Study material —
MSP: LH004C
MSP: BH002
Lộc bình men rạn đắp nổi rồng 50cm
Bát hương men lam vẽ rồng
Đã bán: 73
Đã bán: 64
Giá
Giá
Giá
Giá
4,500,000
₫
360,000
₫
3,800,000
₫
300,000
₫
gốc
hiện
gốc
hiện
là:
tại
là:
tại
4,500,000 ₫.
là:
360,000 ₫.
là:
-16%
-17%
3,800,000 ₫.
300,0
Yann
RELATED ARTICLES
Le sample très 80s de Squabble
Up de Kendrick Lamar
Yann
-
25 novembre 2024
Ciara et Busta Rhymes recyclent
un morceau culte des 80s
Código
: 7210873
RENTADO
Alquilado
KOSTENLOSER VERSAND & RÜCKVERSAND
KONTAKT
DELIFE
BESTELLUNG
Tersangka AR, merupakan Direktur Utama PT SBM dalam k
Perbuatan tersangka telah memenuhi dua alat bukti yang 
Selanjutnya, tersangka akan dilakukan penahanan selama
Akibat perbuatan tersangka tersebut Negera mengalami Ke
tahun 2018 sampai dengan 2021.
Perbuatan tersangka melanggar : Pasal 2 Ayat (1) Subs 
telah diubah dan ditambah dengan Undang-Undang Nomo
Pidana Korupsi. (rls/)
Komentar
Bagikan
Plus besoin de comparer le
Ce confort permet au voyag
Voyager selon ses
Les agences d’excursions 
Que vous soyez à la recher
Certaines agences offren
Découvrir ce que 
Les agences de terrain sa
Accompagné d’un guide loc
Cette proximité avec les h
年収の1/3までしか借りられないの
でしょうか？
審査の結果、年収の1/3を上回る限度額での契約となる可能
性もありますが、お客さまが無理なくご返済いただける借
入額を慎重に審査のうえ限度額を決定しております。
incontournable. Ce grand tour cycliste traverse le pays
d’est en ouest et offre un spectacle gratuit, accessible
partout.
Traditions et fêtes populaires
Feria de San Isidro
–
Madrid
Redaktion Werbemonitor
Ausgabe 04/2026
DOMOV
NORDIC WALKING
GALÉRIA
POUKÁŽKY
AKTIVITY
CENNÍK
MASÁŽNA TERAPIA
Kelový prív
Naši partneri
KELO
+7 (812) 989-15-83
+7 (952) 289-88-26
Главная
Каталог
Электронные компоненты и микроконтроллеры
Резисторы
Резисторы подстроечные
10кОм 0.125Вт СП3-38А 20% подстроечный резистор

Task item —
Leave out every line above except those from the line with "Certaines agences offren" up to and including the line with "入額を慎重に審査のうえ限度額を決定しております。", and copy those exactly.

Exercise output —
Certaines agences offren
Découvrir ce que 
Les agences de terrain sa
Accompagné d’un guide loc
Cette proximité avec les h
年収の1/3までしか借りられないの
でしょうか？
審査の結果、年収の1/3を上回る限度額での契約となる可能
性もありますが、お客さまが無理なくご返済いただける借
入額を慎重に審査のうえ限度額を決定しております。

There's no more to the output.